> **DATA RECORDS**:

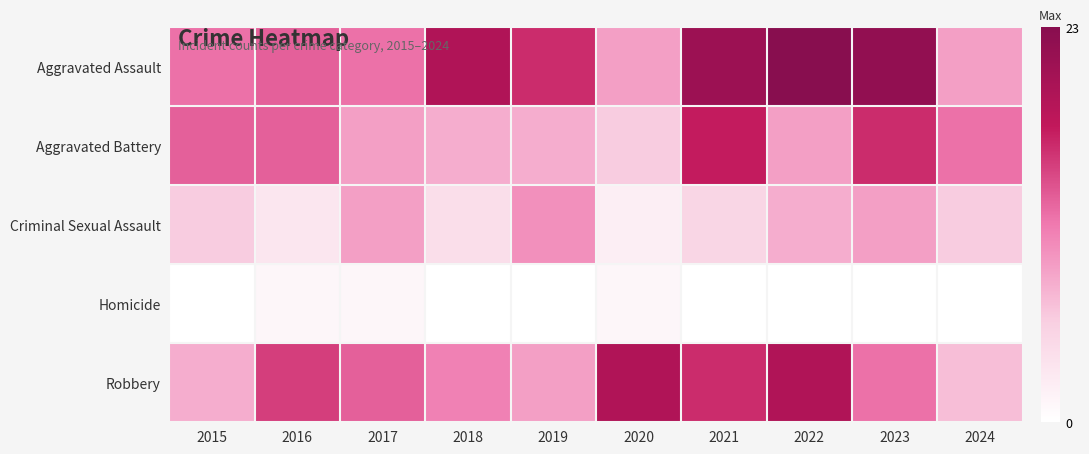

What is the total value across all series at 2015?

39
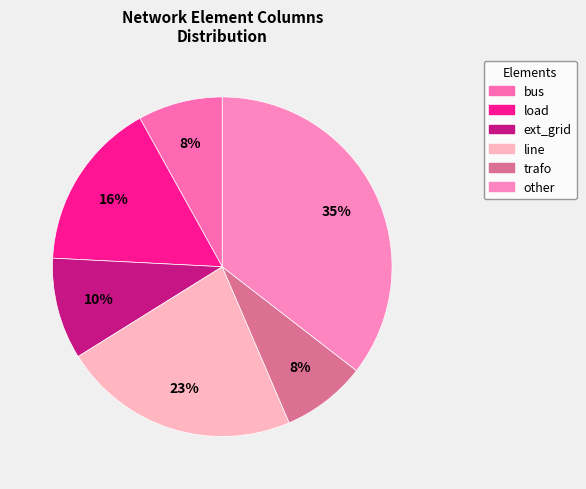

Does any single category account for the majority?

No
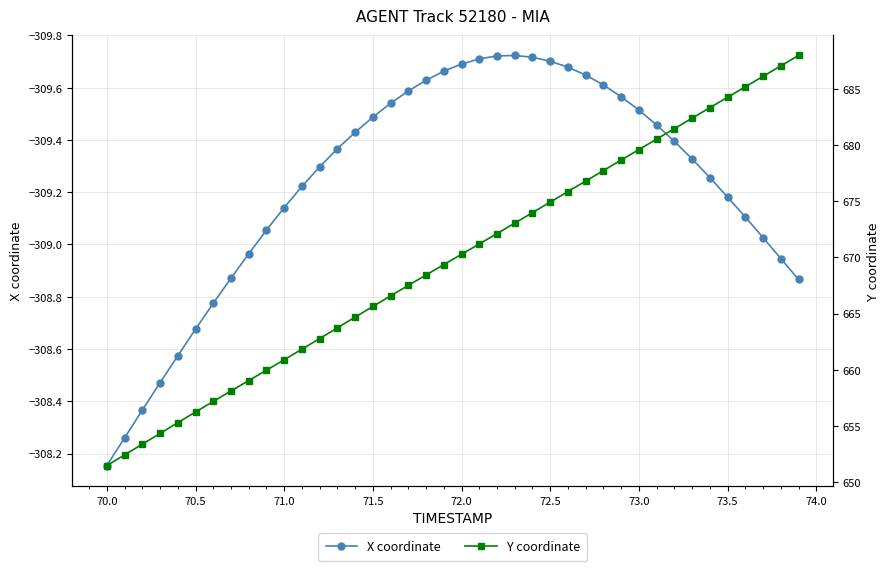

Where does the X coordinate series first go above -309?

70.0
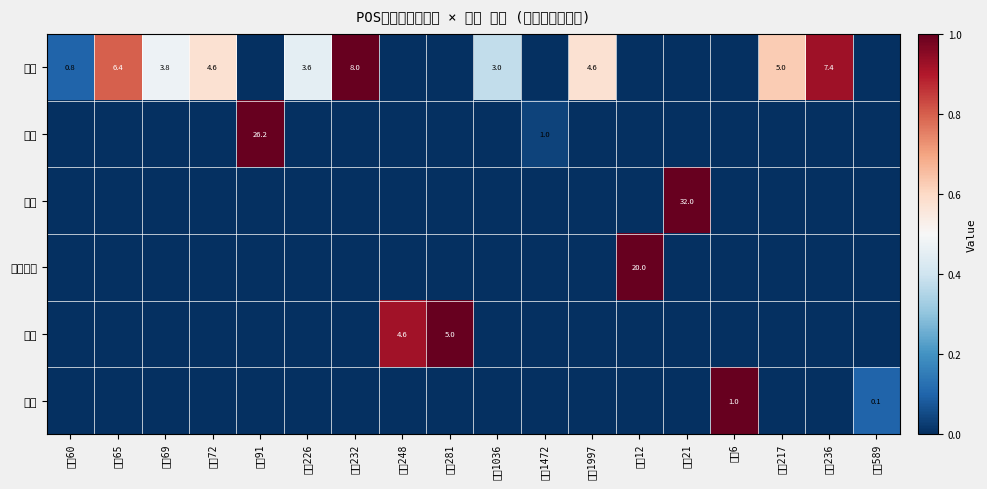

The 食堂 series shows 3.0 at 地点1036. True or false?

True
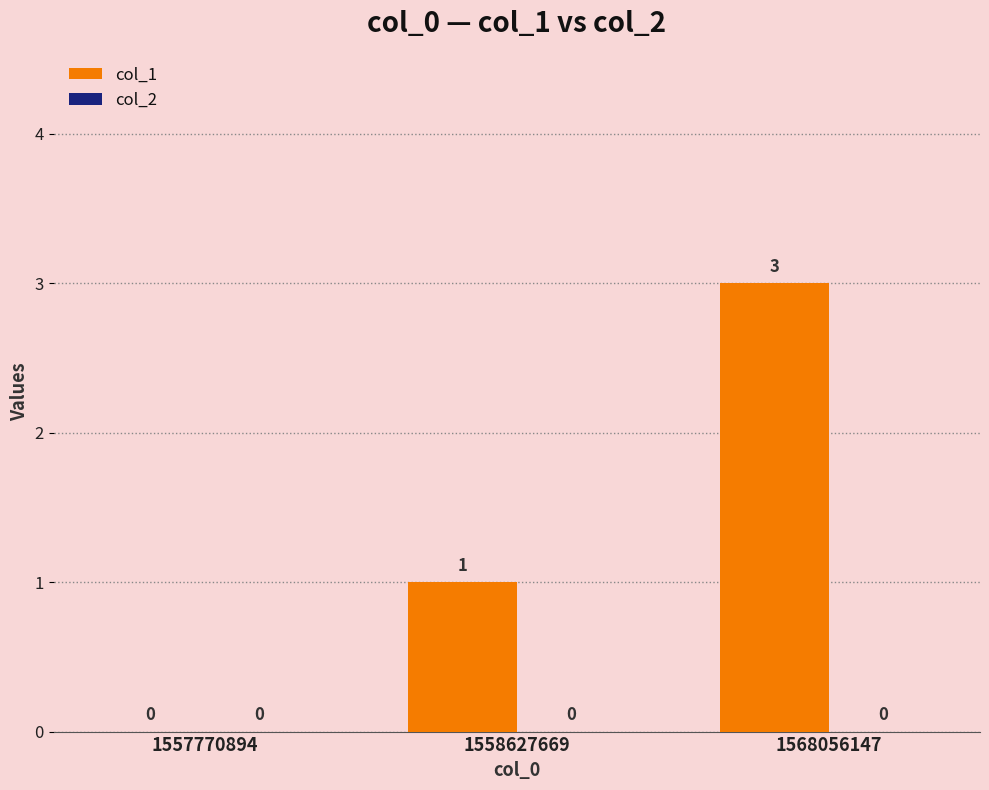

True or false: the data shows 3 at 1568056147.

True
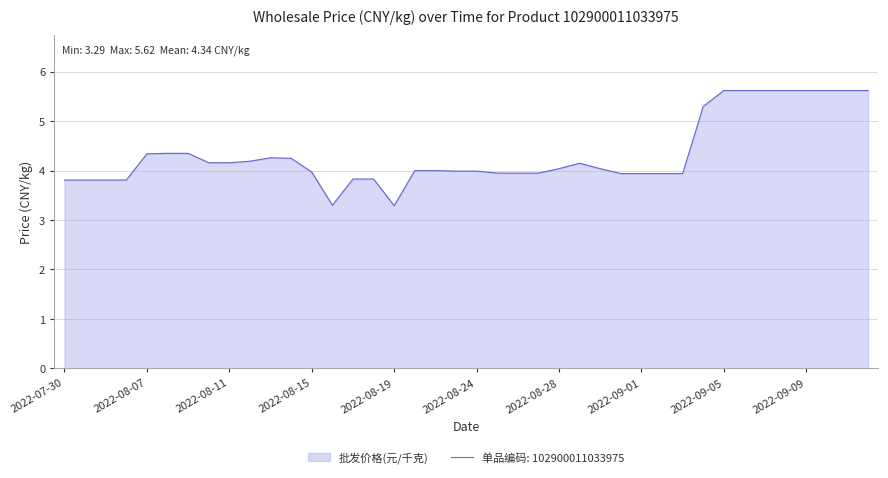

Reading right to left, list all the values displayed in this chart.

5.6	5.6	5.6	5.6	5.6	5.6	5.6	5.6	5.3	3.9	3.9	3.9	3.9	4.0	4.2	4.0	4.0	4.0	4.0	4.0	4.0	4.0	4.0	3.3	3.8	3.8	3.3	4.0	4.2	4.3	4.2	4.2	4.2	4.3	4.3	4.3	3.8	3.8	3.8	3.8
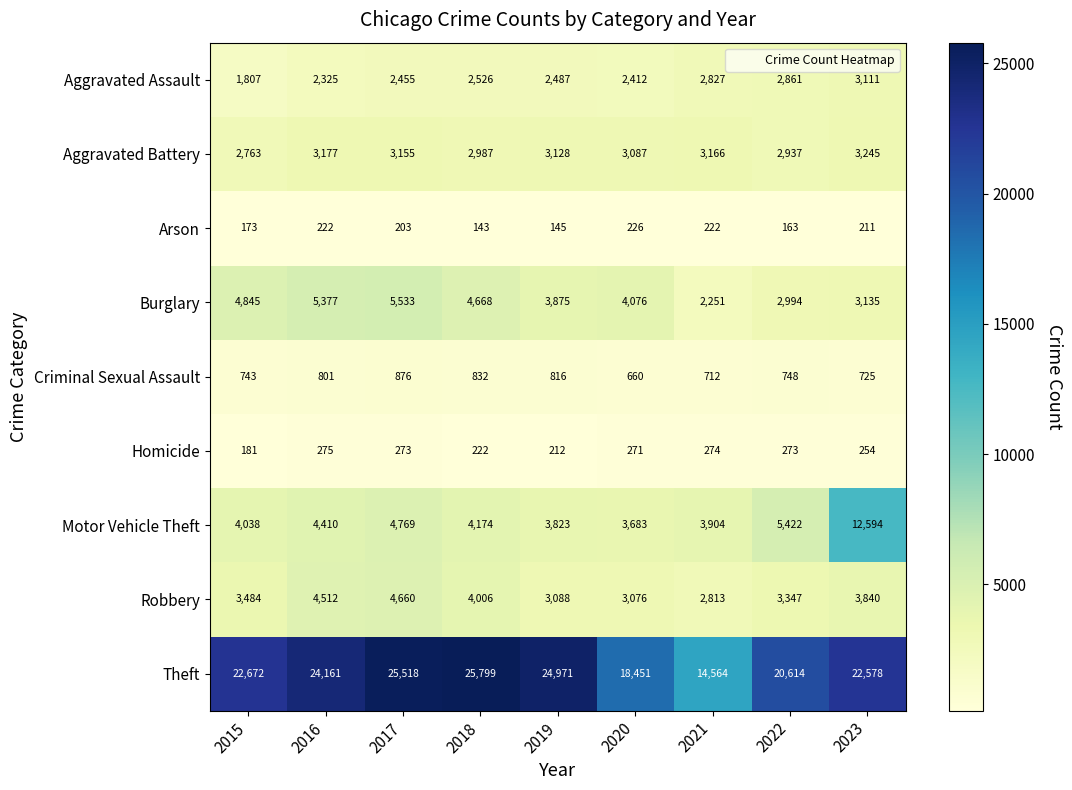

At 2019, list the series in order from smallest to largest.

Arson, Homicide, Criminal Sexual Assault, Aggravated Assault, Robbery, Aggravated Battery, Motor Vehicle Theft, Burglary, Theft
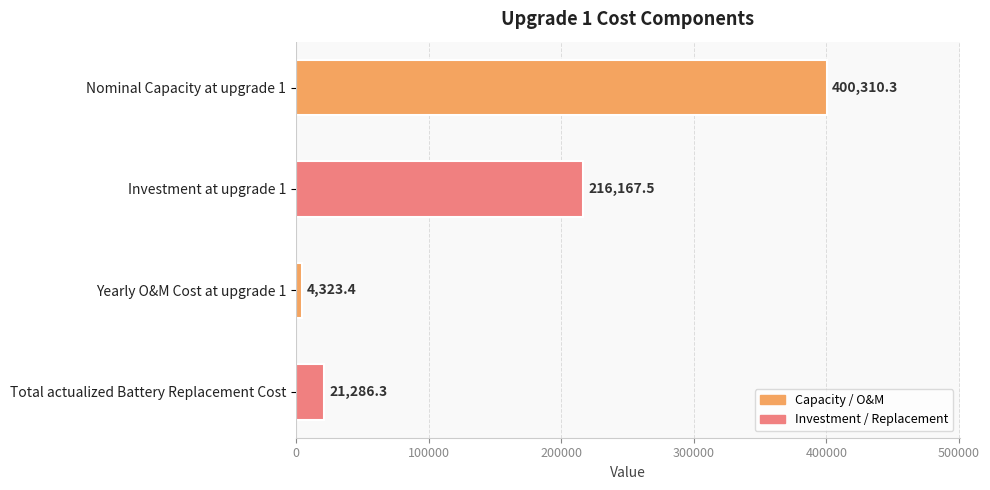

What position from the top is Yearly O&M Cost at upgrade 1?

3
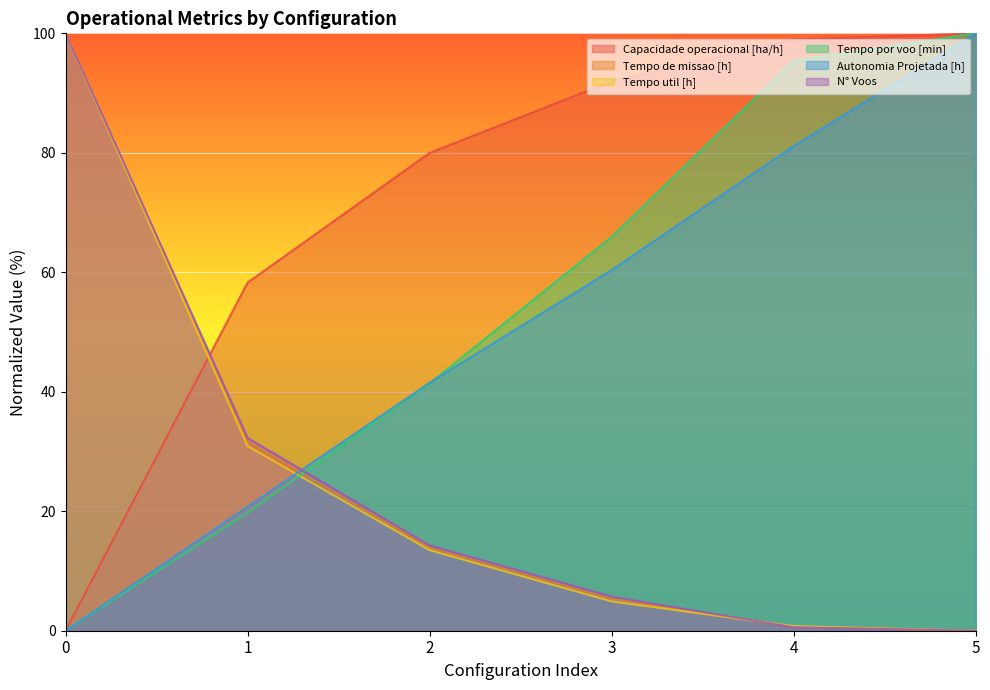

How many times do Tempo de missao [h] and Autonomia Projetada [h] cross each other?

1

> **WHAT THE TASK REQUIRES**: Rewrite all of the records above with every "series" changed to "data line" and everything else kept the same, leaving out the pictures.

> **RESULT OF THE TASK**:
What is the total value across all data line at 2015?

39

Does any single category account for the majority?

No

Where does the X coordinate data line first go above -309?

70.0

The 食堂 data line shows 3.0 at 地点1036. True or false?

True

True or false: the data shows 3 at 1568056147.

True

Reading right to left, list all the values displayed in this chart.

5.6	5.6	5.6	5.6	5.6	5.6	5.6	5.6	5.3	3.9	3.9	3.9	3.9	4.0	4.2	4.0	4.0	4.0	4.0	4.0	4.0	4.0	4.0	3.3	3.8	3.8	3.3	4.0	4.2	4.3	4.2	4.2	4.2	4.3	4.3	4.3	3.8	3.8	3.8	3.8

At 2019, list the data line in order from smallest to largest.

Arson, Homicide, Criminal Sexual Assault, Aggravated Assault, Robbery, Aggravated Battery, Motor Vehicle Theft, Burglary, Theft

What position from the top is Yearly O&M Cost at upgrade 1?

3

How many times do Tempo de missao [h] and Autonomia Projetada [h] cross each other?

1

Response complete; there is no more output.